8. We are of opinion, therefore, that the decree-holders have a legitimate ground for complaint, and the order of the learned subordinate Judge must consequently be set aside. In our judgment, he should have made an order for attachment, leaving it to the parties concerned to prefer such claims or objections after the attachment as were open to them under the provisions of O.21, Rule 58, or otherwise. Having regard to what has happened, we cannot direct an attachment ourselves with retrospective effect from the date on which the application had been made, and Mr. Das appearing for the decree-holders does not ask for such an order either. The proper course will therefore be to allow the appeal, and set aside the order of the learned subordinate Judge, and direct him to deal with the application for attachment which was filed before him on 3rd March 1939, in accordance with law. The decree-holder will be at liberty to amend' the application in view of subsequent events, and it will be open to the other parties to take such steps as they may be advised for the protection of their interests under the law. Any findings which the learned subordinate Judge may have recorded on the question of the benami character of the assignment or of any other matter will not bind the parties in any way in future proceedings.

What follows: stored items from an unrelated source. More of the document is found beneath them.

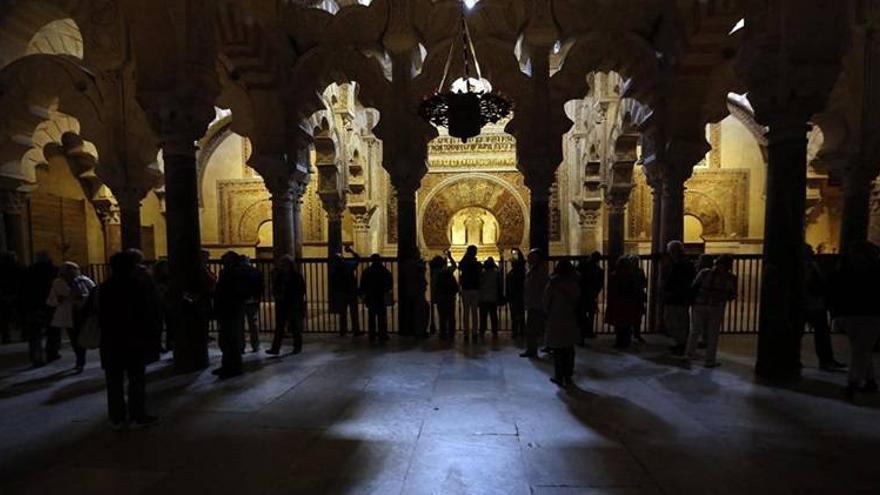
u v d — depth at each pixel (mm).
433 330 9625
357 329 9438
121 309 4621
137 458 4070
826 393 5566
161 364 7270
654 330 9484
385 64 9695
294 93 9750
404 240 9500
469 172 18953
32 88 9805
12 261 9008
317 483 3609
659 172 9531
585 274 8836
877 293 5188
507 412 5035
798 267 6074
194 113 6703
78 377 6668
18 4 9711
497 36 9133
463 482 3598
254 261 10133
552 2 8898
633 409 5086
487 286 8672
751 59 6070
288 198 10281
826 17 5664
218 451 4184
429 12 9148
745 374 6398
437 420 4836
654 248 10109
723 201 17484
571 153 17719
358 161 16844
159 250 17859
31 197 13320
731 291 6715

As regards the costs, we think that the respondents may have some ground for saying that they have been dragged into these proceedings by reason of the action of the Court. In the circumstances of the case, although we allow the appeal, we make no order for costs.

Roxburgh, J.

9. I agree. The main question for determination is as to the interpretation to be given to Rule 42 of Order 21 and as to what is the procedure laid down thereby. Under the old law, the investigation as to mesne profits was made in execution. Under the present Code, provision has-been made in Order 20, Rule 12 for a preliminary decree directing enquiry and then for a final decree when the amount has been determined. Along with this, a special provision has been inserted in Order 21, Rule 42 to the effect that pending this enquiry, there can be attachment of the property of the judgment-debtor as in the case of an ordinary decree for the payment of money. It is clear that under the old law under which a similar provision existed, this attachment was made in execution and all the provisions relating to attachments in execution then applied. In my opinion, it is abundantly clear that the same is the position under the present law. As my learned brother has pointed out, if this position is not taken, then we have to hold that the Legislature has failed to make provision for a number of matters for which provision is almost essential; whereas in analogous matters of attachment before judgment, elaborate provisions have been made, including a special provision that in the matter of claims the procedure shall be as in the case of claims after attachment in execution of decrees. This matter was considered in Ramasami Iyer v. Vedambal Ammal : AIR1934Mad604 , where the question arose as to whether an applicant under Rule 42 of Order 21 was entitled to a rateable distribution with other decree-holders under Section 73 of the Code. It was there held that he was so entitled, and the reason given was that the proceedings were held to be proceedings in execution, that under the old law he had such right, and that unless it were so held he would not have that right under the present Code, and that there was no justification for a conclusion to that effect. I think it is clear, therefore, that an application for attachment under Rule 42 is to be dealt with exactly as an application for attachment in execution of a decree and all appropriate provisions under Order 21 of the Code in relation to the latter will apply to the former.